LogDNA Previews Streaming Module for Observability Platform

Originally published on DevOps.com by Mike Vizard

LogDNA is making available on a limited basis the ability to process streaming data to its observability platform as part of an effort to give DevOps teams more control over log data.

Tucker Callaway, LogDNA CEO, said the data ingestion pipeline that LogDNA already provides can ingest, parse and normalize massive amounts of structured and unstructured log data. LogDNA Streaming adds the ability to automatically send log data to any application or analysis tool.

That capability also helps reduce storage costs by limiting the number of copies of log data that might otherwise be created, he added.

LogDNA also expects that DevOps teams will also be able to analyze data in flight as part of an effort to make it simpler to surface issues even before log data is stored, noted Callaway.

While there are multiple streaming data platforms available, Callaway said LogDNA opted to build one on its own to meet the requirements of an observability platform.
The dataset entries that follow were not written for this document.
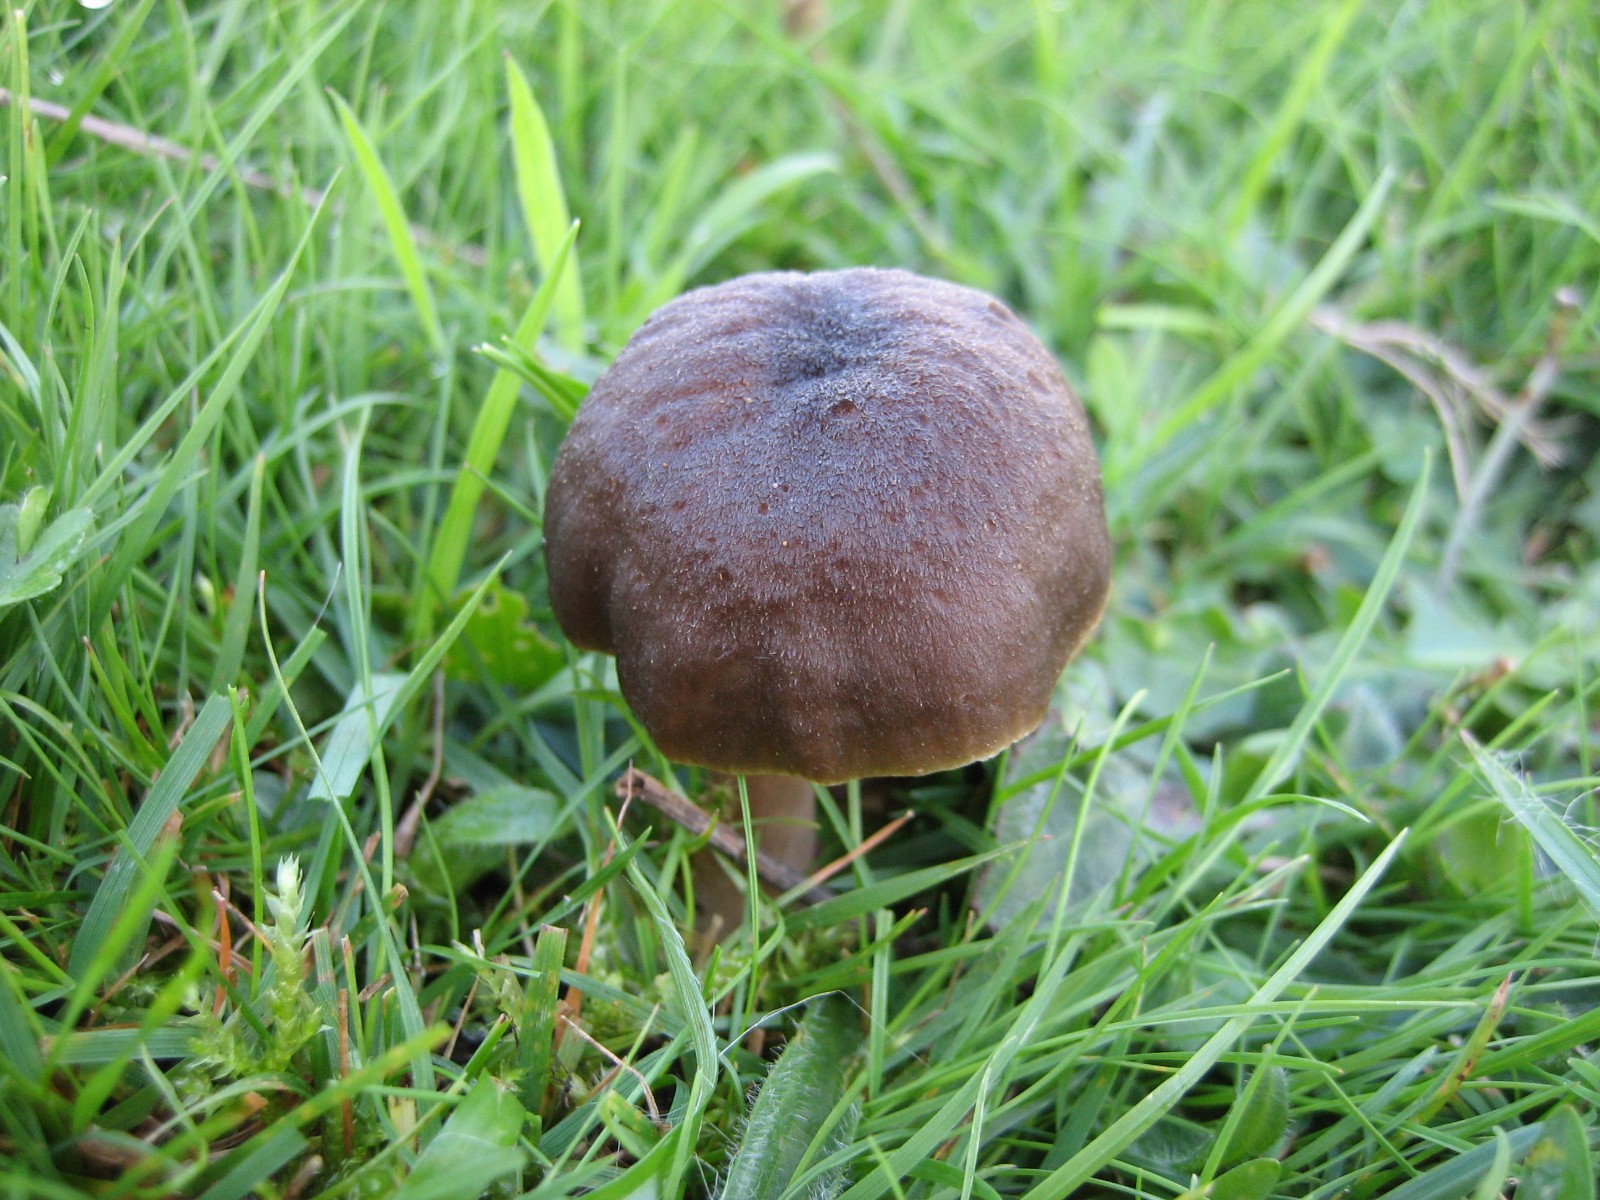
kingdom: Fungi
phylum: Basidiomycota
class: Agaricomycetes
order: Agaricales
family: Hygrophoraceae
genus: Neohygrocybe
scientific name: Neohygrocybe nitrata
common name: stinkende vokshat
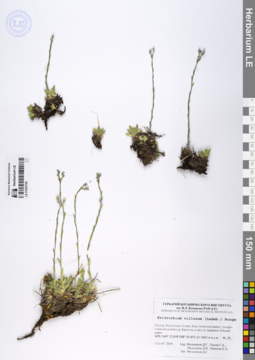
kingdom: Plantae
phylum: Tracheophyta
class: Magnoliopsida
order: Boraginales
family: Boraginaceae
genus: Eritrichium
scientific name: Eritrichium villosum
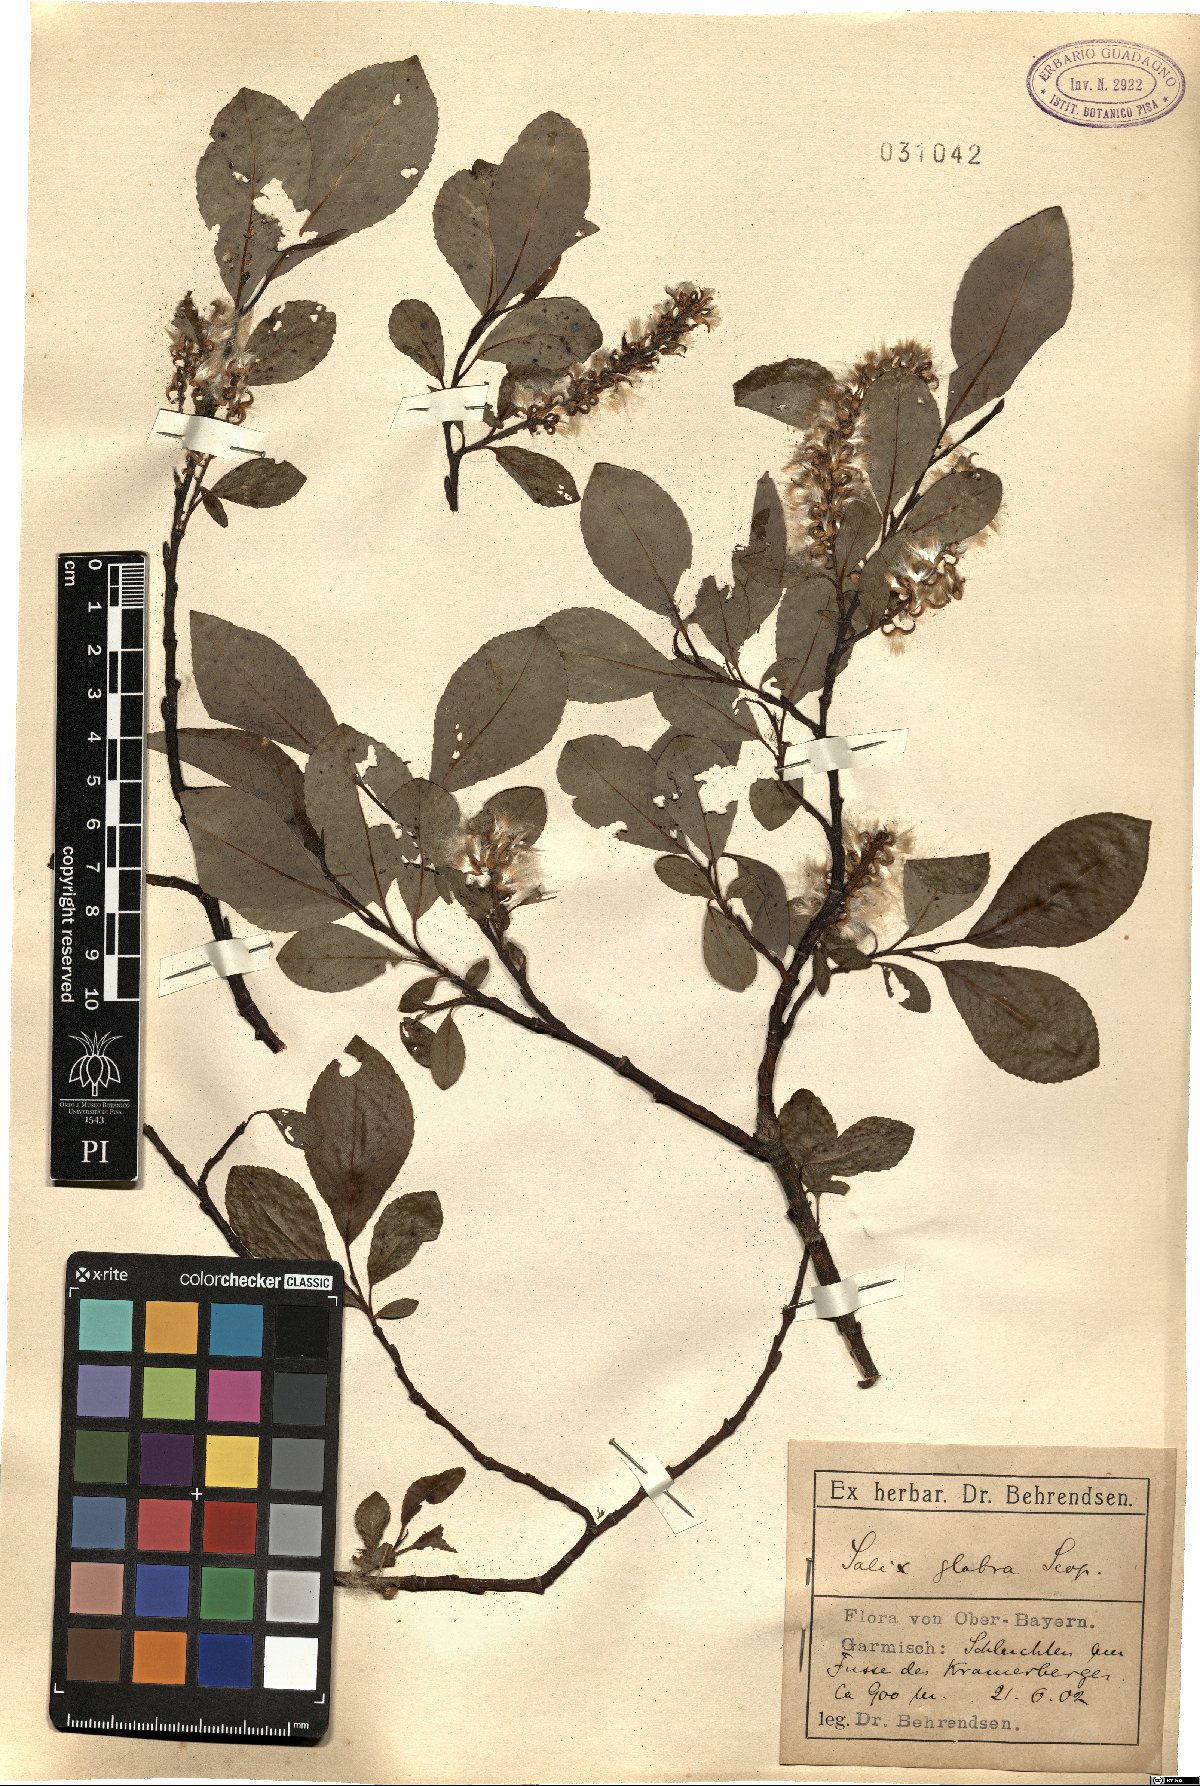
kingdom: Plantae
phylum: Tracheophyta
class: Magnoliopsida
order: Malpighiales
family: Salicaceae
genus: Salix
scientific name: Salix glabra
Ultimately, the goal is to shift observability left at the data level to provide more granular insights in real-time, he said.

That capability will also lay the foundation for a wide range of autonomous processes that would be driven by the observability data collected via LogDNA, added Callaway.

LogDNA

Observability has always been a core tenet of any DevOps best practice. Most DevOps teams typically focus on some form of continuous monitoring to more proactively manage application environments. However, it can still take days, sometimes weeks, to discover the root cause of an issue. Monitoring tools are designed to consume predefined metrics to identify when a specific platform or application is performing within expectations. The metrics tracked generally focus on, for example, resource utilization.

Observability combines metrics, logs and traces—a specialized form of logging—to instrument applications in a way that makes it simpler to troubleshot issues without having to rely solely on a limited set of metrics that have been pre-defined to monitor a specific process or function. DevOps teams can more easily employ queries to interrogate data in a way that makes it easier to discover the root cause of an issue. An observability platform correlates events in a way that makes it easier for analytics tools to identify anomalous behavior indicative of an IT issue.

It’s now only a matter of time before providers of the platform widely employ machine learning algorithms to analyze machine data faster. There may even come a day when so-called “war room” meetings—that today need to be convened to identify the cause of an IT issue via a painstaking process of elimination—are no longer required.

In the meantime, the percentage of applications that are instrumented in an IT environment needs to increase to achieve that goal. Fortunately, thanks to the rise of open source agent software, the cost of instrumenting applications is starting to decline. At the same time, DevOps teams should expect to see a marked increase in the volumes of incoming data, and they will need to find somewhere to store that data as well as determine the length of time it should be retained.